September 15, 2004
Don't Forget Me (When I'm Gone)
Awards season will kick in soon, and with it, debates over who provided the most value, whether that value even mattered because a player had lousy teammates while another had good ones, whether things that can be more easily invented than measured--read, "who provided the most good copy"--should be factored into a ballot...
I'm not getting into all of that right now. What I do want to point out is that the guy who is one of the best players in baseball this year is going to be completely left out of all the debates, and may end up tallying a total of 27 or so ballot points in what is the best year of his career.
Carlos Beltran's peak season is occurring out of the spotlight because of the June 24 trade that cleaved his season in half, and the summertime funk that slid the Astros out of our consciousness. Have you even seen his full-season line?
Year AB H 2B 3B HR AVG OBP SLG SB CS WARP 2004 535 114 35 6 38 .273 .375 .574 36 3 8.9Included in that WARP is his amazing defense in center field, worth nearly three wins above replacement all by itself. Based on his full-season performance, Beltran would be right in the mix for the AL MVP award, clearly trailing only Carlos Guillen in terms of overall value. His VORP of 67.0 ranks 16th in MLB, and would be sixth in the AL. (Beltran would trail the deity in the NL, as well as a number of other players having great seasons. He would, however, deserve consideration.)
Beltran is having one of the most complete seasons of any player in recent memory, providing across-the-board offensive performance (92.3 SB%!) and Gold Glove-caliber defense. He has a very good chance to become just the fourth 40/40 player in history (and remember when that was a really big deal?), the first since Alex Rodriguez in 1998. There is absolutely nothing that Beltran doesn't do well on a baseball field, and he's put all of his skills on display in this, his age-27 season.
It's a quirk of record-keeping, perhaps the last vestige of the separte leagues, that we record a player's statistics separately for each league. When Beltran comes to the plate in a ballgame, the line you see on the scoreboard or your TV screen is his Astros' one. While that line in itself is impressive, the information lost--his great three months with the Royals--would be critical in showing just how amazing he's been in 2004.
This isn't a minor concern if you're Beltran.
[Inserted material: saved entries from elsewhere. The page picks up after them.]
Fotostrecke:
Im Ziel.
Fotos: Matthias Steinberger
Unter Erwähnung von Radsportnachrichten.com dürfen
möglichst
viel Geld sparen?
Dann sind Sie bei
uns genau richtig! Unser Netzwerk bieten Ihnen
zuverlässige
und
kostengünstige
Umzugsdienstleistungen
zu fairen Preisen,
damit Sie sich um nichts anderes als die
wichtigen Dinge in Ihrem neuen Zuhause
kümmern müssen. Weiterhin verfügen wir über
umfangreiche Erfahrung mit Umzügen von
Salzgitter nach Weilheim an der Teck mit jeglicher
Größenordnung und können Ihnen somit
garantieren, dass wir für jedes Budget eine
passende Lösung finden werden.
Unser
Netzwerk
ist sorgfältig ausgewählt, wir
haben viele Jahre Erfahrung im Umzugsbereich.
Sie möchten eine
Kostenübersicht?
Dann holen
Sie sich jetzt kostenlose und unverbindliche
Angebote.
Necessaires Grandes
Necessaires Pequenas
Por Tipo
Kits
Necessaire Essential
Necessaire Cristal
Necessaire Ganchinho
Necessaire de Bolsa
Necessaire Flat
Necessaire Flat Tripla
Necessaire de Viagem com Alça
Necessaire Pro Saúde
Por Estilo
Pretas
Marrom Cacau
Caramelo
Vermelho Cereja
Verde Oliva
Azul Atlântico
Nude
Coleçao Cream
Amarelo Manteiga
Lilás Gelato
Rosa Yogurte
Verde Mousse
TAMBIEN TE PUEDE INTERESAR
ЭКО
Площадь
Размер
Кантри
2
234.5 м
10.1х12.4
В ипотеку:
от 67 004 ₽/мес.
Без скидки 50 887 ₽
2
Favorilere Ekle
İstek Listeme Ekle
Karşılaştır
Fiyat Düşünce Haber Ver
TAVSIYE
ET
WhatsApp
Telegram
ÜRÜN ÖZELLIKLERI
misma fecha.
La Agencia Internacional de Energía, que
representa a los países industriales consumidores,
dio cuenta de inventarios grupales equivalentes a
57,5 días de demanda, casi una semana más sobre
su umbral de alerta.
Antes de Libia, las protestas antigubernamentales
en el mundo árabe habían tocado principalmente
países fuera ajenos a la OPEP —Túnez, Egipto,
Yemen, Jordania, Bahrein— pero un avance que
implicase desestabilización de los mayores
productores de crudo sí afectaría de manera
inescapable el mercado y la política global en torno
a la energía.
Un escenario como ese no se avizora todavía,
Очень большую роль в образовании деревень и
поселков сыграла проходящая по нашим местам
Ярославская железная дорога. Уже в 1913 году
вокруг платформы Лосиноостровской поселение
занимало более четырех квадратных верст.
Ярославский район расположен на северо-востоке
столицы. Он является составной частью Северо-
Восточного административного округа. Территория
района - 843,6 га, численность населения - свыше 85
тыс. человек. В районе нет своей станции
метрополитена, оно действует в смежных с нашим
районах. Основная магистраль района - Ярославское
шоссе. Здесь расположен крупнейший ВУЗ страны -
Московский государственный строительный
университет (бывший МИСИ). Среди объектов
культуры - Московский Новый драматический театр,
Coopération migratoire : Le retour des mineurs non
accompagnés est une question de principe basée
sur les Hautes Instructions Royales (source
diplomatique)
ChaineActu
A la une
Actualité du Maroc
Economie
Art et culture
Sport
One of the popular ways to measure a player's career value is by how well he did in MVP voting. Beltran has already been shafted in recent seasons, playing for a lousy team and seeing much of his value--stolen-base percentage, defense--missed by a voter pool fascinated with stories and RBI. Now, his best season is likely to be lost to history.
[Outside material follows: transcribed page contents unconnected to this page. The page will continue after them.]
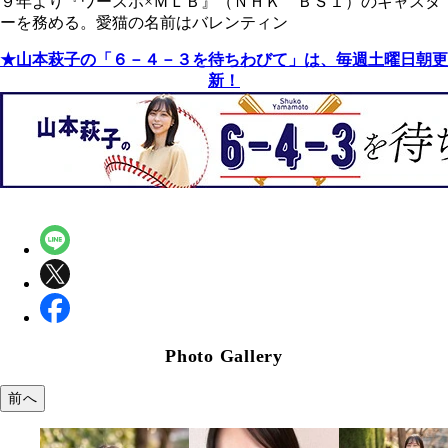
９年より『ワースポ×ＭＬＢ』（ＮＨＫ ＢＳ１）のキャスタ
ーを務める。愛猫の名前はバレンティン
★山本萩子の「６－４－３を待ちわびて」は、毎週土曜日朝更
新！
Photo Gallery
前へ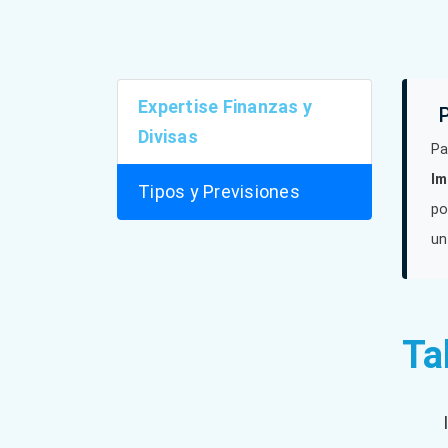
Expertise Finanzas y
Divisas
Pa
Im
Tipos y Previsiones
po
un
Ta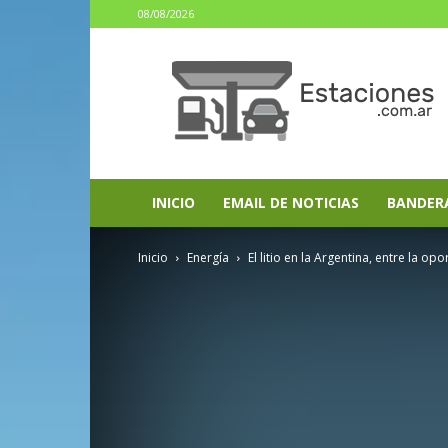
08/08/2026
estaciones.com.ar
INICIO
EMAIL DE NOTICIAS
BANDER
Inicio
Energía
El litio en la Argentina, entre la op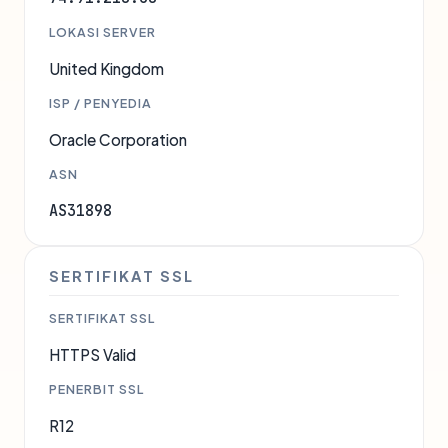
LOKASI SERVER
United Kingdom
ISP / PENYEDIA
Oracle Corporation
ASN
AS31898
SERTIFIKAT SSL
SERTIFIKAT SSL
HTTPS Valid
PENERBIT SSL
R12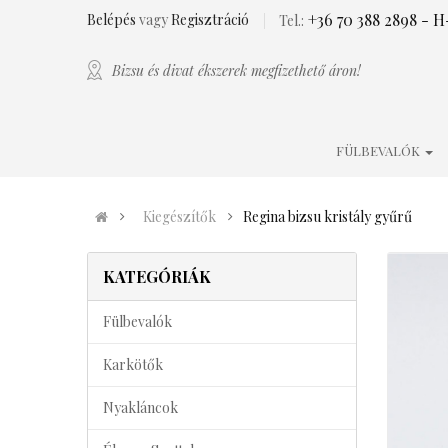
+36 70 388 2898
- H-
Belépés
vagy
Regisztráció
Tel.:
Bizsu és divat ékszerek megfizethető áron!
FÜLBEVALÓK
Kiegészítők
Regina bizsu kristály gyűrű
KATEGÓRIÁK
Fülbevalók
Karkötők
Nyakláncok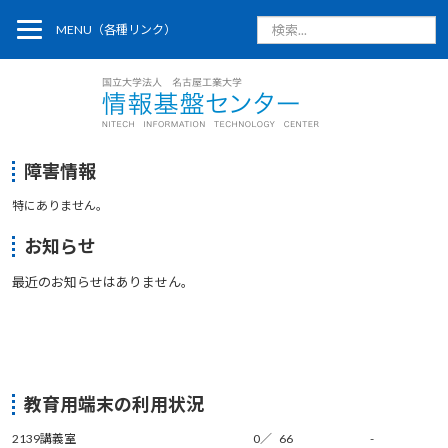
検
MENU（各種リンク）
索...
障害情報
特にありません。
お知らせ
教育用端末の利用状況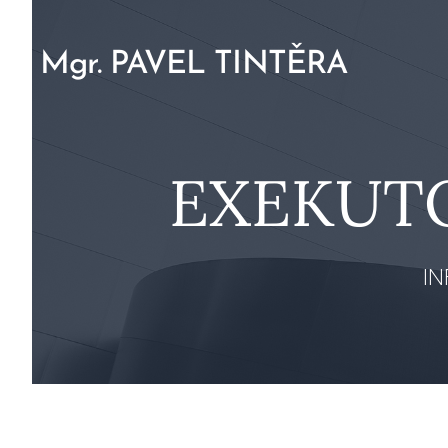
Mgr. PAVEL TINTĚRA
EXEKUT
I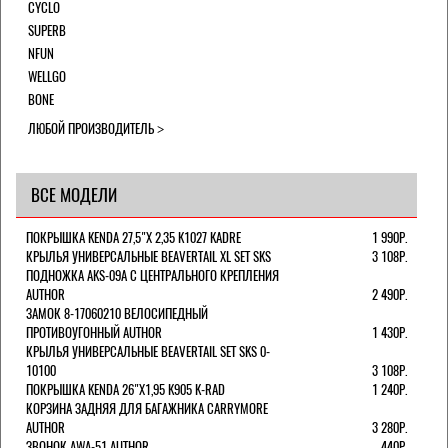
CYCLO
SUPERB
NFUN
WELLGO
BONE
ЛЮБОЙ ПРОИЗВОДИТЕЛЬ
ВСЕ МОДЕЛИ
ПОКРЫШКА KENDA 27,5"Х 2,35 K1027 KADRE
1 990Р.
КРЫЛЬЯ УНИВЕРСАЛЬНЫЕ BEAVERTAIL XL SET SKS
3 108Р.
ПОДНОЖКА AKS-09A C ЦЕНТРАЛЬНОГО КРЕПЛЕНИЯ
AUTHOR
2 490Р.
ЗАМОК 8-17060210 ВЕЛОСИПЕДНЫЙ
ПРОТИВОУГОННЫЙ AUTHOR
1 430Р.
КРЫЛЬЯ УНИВЕРСАЛЬНЫЕ BEAVERTAIL SET SKS 0-
10100
3 108Р.
ПОКРЫШКА KENDA 26"Х1,95 K905 K-RAD
1 240Р.
КОРЗИНА ЗАДНЯЯ ДЛЯ БАГАЖНИКА CARRYMORE
AUTHOR
3 280Р.
ЗВОНОК AWA-51 AUTHOR
440Р.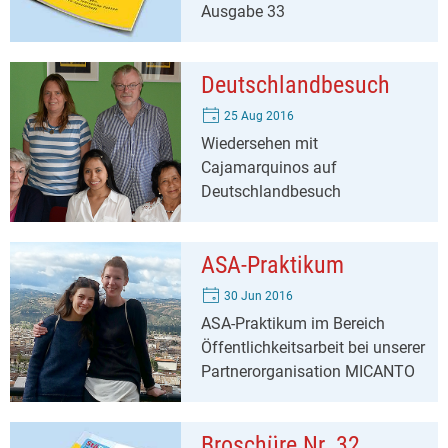
Ausgabe 33
Deutschlandbesuch
25 Aug 2016
Wiedersehen mit
Cajamarquinos auf
Deutschlandbesuch
ASA-Praktikum
30 Jun 2016
ASA-Praktikum im Bereich
Öffentlichkeitsarbeit bei unserer
Partnerorganisation MICANTO
Broschüre Nr. 32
Consider that in 1997, Mark McGwire batted .274/.393/.646, with 58 home runs--then the fourth-highest total in history--and 123 RBI. However, because he was traded on July 31 of that year from the A's to the Cardinals, he garnered the embarrassing total of six MVP points, none in the American League. (This may be even more ridiculous than his finishing second in the NL balloting a year later, when he hit 70 bombs.)
Like McGwire, and unlike Randy Johnson in 1998 or Rick Sutcliffe in 1984, Beltran has been a terrific player across both leagues, providing MVP-caliber performance to both his employers. That actually works against him in the balloting; if, like Johnson or Sutcliffe, he'd been clearly superior after being traded, his performance might have received more notice and more votes.
As it stands, Beltran is going to be ignored in the MVP voting, his NL numbers paling in comparison to the many great candidates in that league, and his AL numbers long forgotten by the electorate. It will be important, however, to not forget his great 2004 when it comes to evaluating his career. We're seeing the peak seasons of a great baseball player, and it would be silly to allow a trade to cloud our vision.